И всех троих посетила одна и та же простая, но страшная мысль, что сих варваров можно убить, но нельзя победить. Но, умирая, они будут сражаться, как одержимые дьяволом, и унесут с собой столько лучших воинов…
– Я, пожалуй, пойду к императору, – встал с места патрикий. – Наши трапезиты иногда тоже дают дельные советы, и случай с Икмором это показал.
Когда были собраны и сожжены все тела погибших, Святослав сел, прислонившись спиной к израненному стрелами и камнями, но ещё живому дереву. Прошлой ночью в коротком тревожном сне ему приснилась Овсена.

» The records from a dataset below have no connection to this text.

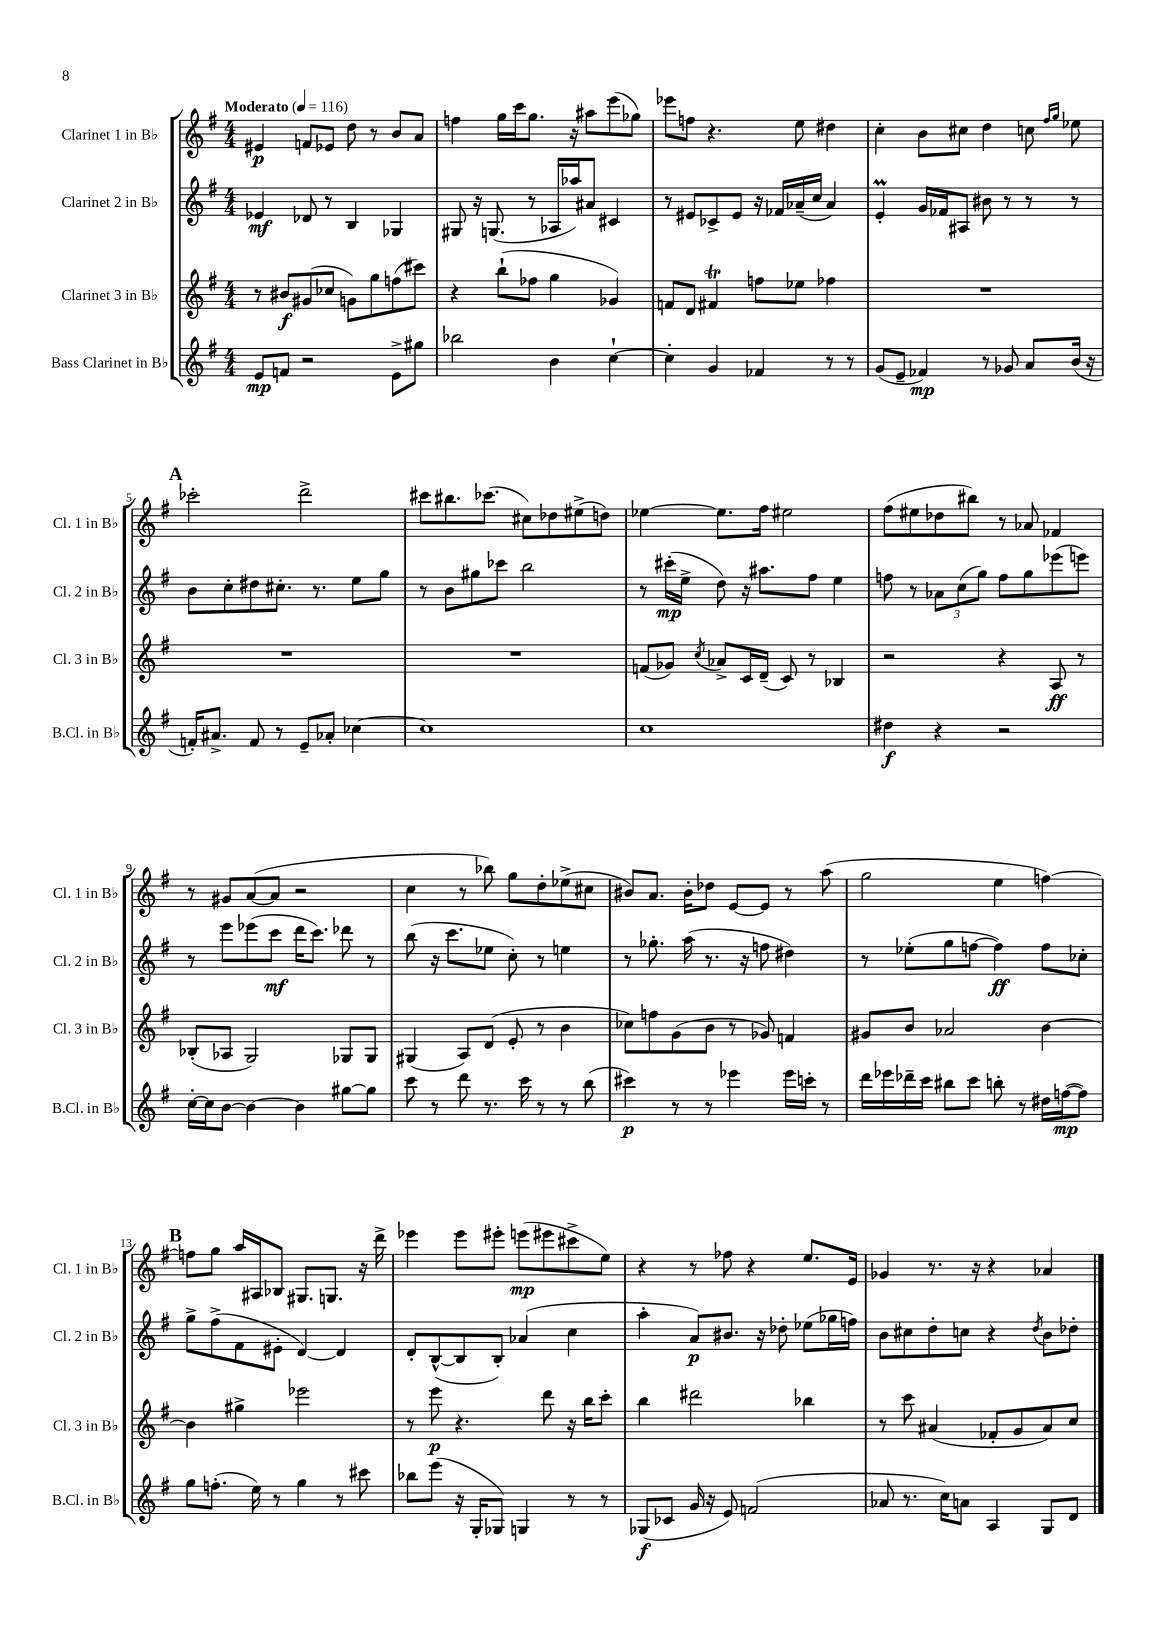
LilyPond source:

<<
\new StaffGroup <<
\new Staff = "s0" \with { instrumentName = "Clarinet 1 in Bb" shortInstrumentName = "Cl. 1 in Bb" } {
    \clef treble \key g \major \numericTimeSignature \time 4/4 \tempo "Moderato" 4 = 116
    eis'4\p f'8 ees'8 d''8 r8 b'8 a'8 |
    f''4 g''16 c'''16 g''8. r16 ais''8 e'''8( ges''8) |
    ees'''8 f''8 r4. e''8 dis''4 |
    c''4-. b'8 cis''8 d''4 c''8 \grace { fis''16 g''16 } ees''8 |
    \mark \markup { \bold "A" } ces'''2-. d'''2-> |
    cis'''8 bis''8. ces'''8.( cis''8) des''8 eis''8->( d''8) |
    ees''4~ ees''8. fis''16 eis''2 |
    fis''8( eis''8 des''8 bis''8) r8 aes'8 fes'4 |
    r8 gis'8 a'8~( a'8 r2 |
    c''4 r8 bes''8) g''8 d''8-. ees''8->( cis''8 |
    bis'8) a'8. bis'16-. des''8 e'8~ e'8 r8 a''8( |
    g''2 e''4 f''4~) |
    \mark \markup { \bold "B" } f''8 g''8 a''16 ais16 bes8 gis8. g8. r16 d'''16-> |
    ees'''4 ees'''8 eis'''8-. e'''8\mp( eis'''8 cis'''8-> e''8) |
    r4 r8 fes''8 r4 e''8. e'16 |
    ges'4 r8. r16 r4 aes'4 \bar "|." |
}
\new Staff = "s1" \with { instrumentName = "Clarinet 2 in Bb" shortInstrumentName = "Cl. 2 in Bb" } {
    \clef treble \key g \major \numericTimeSignature \time 4/4
    ees'4\mf des'8 r8 b4 ges4 |
    gis8 r16 g8.( r8 aes16 aes''16) ais'8 cis'4 |
    r8 eis'8 ces'8-> eis'8 r16 fes'16 aes'16--( c''16 aes'4) |
    e'4-.\prall g'16 fes'16 ais8 bis'8 r8 r8 r8 |
    \mark \markup { \bold "A" } b'8 c''8-. dis''8 cis''8.-. r8. e''8 g''8 |
    r8 b'8 gis''8 ces'''8 b''2 |
    r8 cis'''16-.\mp( e''16-> d''8) r16 ais''8. fis''8 e''4 |
    f''8 r8 \tuplet 3/2 { aes'8 c''8( g''8) } f''8 g''8 ees'''8( e'''8) |
    r8 e'''8 ees'''8( c'''8\mf d'''16 c'''8.) des'''8 r8 |
    b''8( r16 c'''8. ees''8 c''8-.) r8 e''4 |
    r8 ges''8.-. a''16( r8. r16 f''8 dis''4) |
    r8 ees''8-.( g''8 f''8~ f''4\ff) f''8 ces''8-. |
    \mark \markup { \bold "B" } g''8-> fis''8->( fis'8 eis'8-. d'4~) d'4 |
    d'8-. b8~-^( b8 b8-.) aes'4( c''4 |
    a''4-. a'8\p) bis'8. r16 des''8-. ees''8( ges''16 f''16) |
    b'8 cis''8 d''8-. c''8 r4 \acciaccatura { d''8 } b'8 des''8-. \bar "|." |
}
\new Staff = "s2" \with { instrumentName = "Clarinet 3 in Bb" shortInstrumentName = "Cl. 3 in Bb" } {
    \clef treble \key g \major \numericTimeSignature \time 4/4
    r8 bis'8\f gis'8( ces''8 g'8) g''8 f''8( cis'''8) |
    r4 b''8-!( fes''8 g''4 ges'4) |
    f'8 d'8 fis'4\trill f''8 ees''8 fes''4 |
    R1 |
    \mark \markup { \bold "A" } R1 |
    R1 |
    f'8( ges'8) \acciaccatura { c''8 } aes'8-> c'16 d'16--( c'8) r8 bes4 |
    r2 r4 a8\ff r8 |
    bes8-.( aes8 g2) ges8 ges8 |
    gis4( a8) d'8( e'8-. r8 b'4 |
    ces''8) f''8 g'8( b'8 r8 ges'8) f'4 |
    gis'8 b'8 aes'2 b'4~ |
    \mark \markup { \bold "B" } b'4 gis''4-> ees'''2 |
    r8 e'''8\p r4. d'''8 r16 b''16 c'''8-. |
    b''4 dis'''2 bes''4 |
    r8 c'''8 ais'4( fes'8-. g'8 ais'8) c''8 \bar "|." |
}
\new Staff = "s3" \with { instrumentName = "Bass Clarinet in Bb" shortInstrumentName = "B.Cl. in Bb" } {
    \clef treble \key g \major \numericTimeSignature \time 4/4
    e'8\mp f'8 r2 e'8-> gis''8 |
    bes''2 b'4 c''4~-! |
    c''4-. g'4 fes'4 r8 r8 |
    g'8( e'8-- fes'4\mp) r8 ges'8 a'8 b'16( r16 |
    \mark \markup { \bold "A" } f'16-.) ais'8.-> f'8 r8 e'8-- aes'8-. ces''4~ |
    ces''1 |
    c''1 |
    dis''4\f r4 r2 |
    c''16~-. c''16 b'8~ b'4~ b'4 gis''8~ gis''8 |
    c'''8 r8 d'''8 r8. c'''16 r8 r8 b''8( |
    cis'''4\p) r8 r8 ees'''4 ees'''16 c'''16-. r8 |
    d'''16 ees'''16 des'''16-- c'''16 bis''8 c'''8 b''8-. r8 dis''16 f''16~\mp( f''8) |
    \mark \markup { \bold "B" } g''8 f''8.-.( e''16) r8 g''4 r8 cis'''8 |
    bes''8 e'''8( r16 g16-. ges8) g4 r8 r8 |
    ges8\f( ces'8 g'16 r16 e'8) f'2( |
    aes'8 r8. c''16) a'8 a4 g8 d'8 \bar "|." |
}
>>
>>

Привиделось, что плавает она лебедем по тихому озеру, а потом вдруг взмахнула крылами, кликнула страшным голосом, превратилась в Овсену и побежала прямо по воде босыми ногами. А вода стекала с её рук-крыльев и превращалась в кровь. Подбежала она, бросилась на шею радостно, а князь увидел, что она закровавила его белую епанчу и рубаху. Дёрнулся, чтоб от неё отстраниться, и проснулся. Сердце гулко билось, в висках стучало. Ещё тогда Святослав подумал, что сон недаром приснился, Овсена о чём-то упредить хотела. А теперь понял – то был вещий сон о смерти Притыки. И как только он стал думать о верном темнике – втором погибшем из неразлучной троицы, кой только что унёсся с погребальным дымом в вечное войско Перуново, – вошла в сердце князя такая жаль острая и тоска лютая, что стало ему трудно дышать. Прохудилось, видно, от той боли и усталости нечеловеческой заклятие отца Черниги, и князь громко застонал.
– Что с тобой, светлейший? – обеспокоенно подскочил юный стременной.
– Позови темников с полутемниками. Да принеси мне, брат, мёда крепкого, хочу справить тризну по Притыке и прочим друзьям своим верным…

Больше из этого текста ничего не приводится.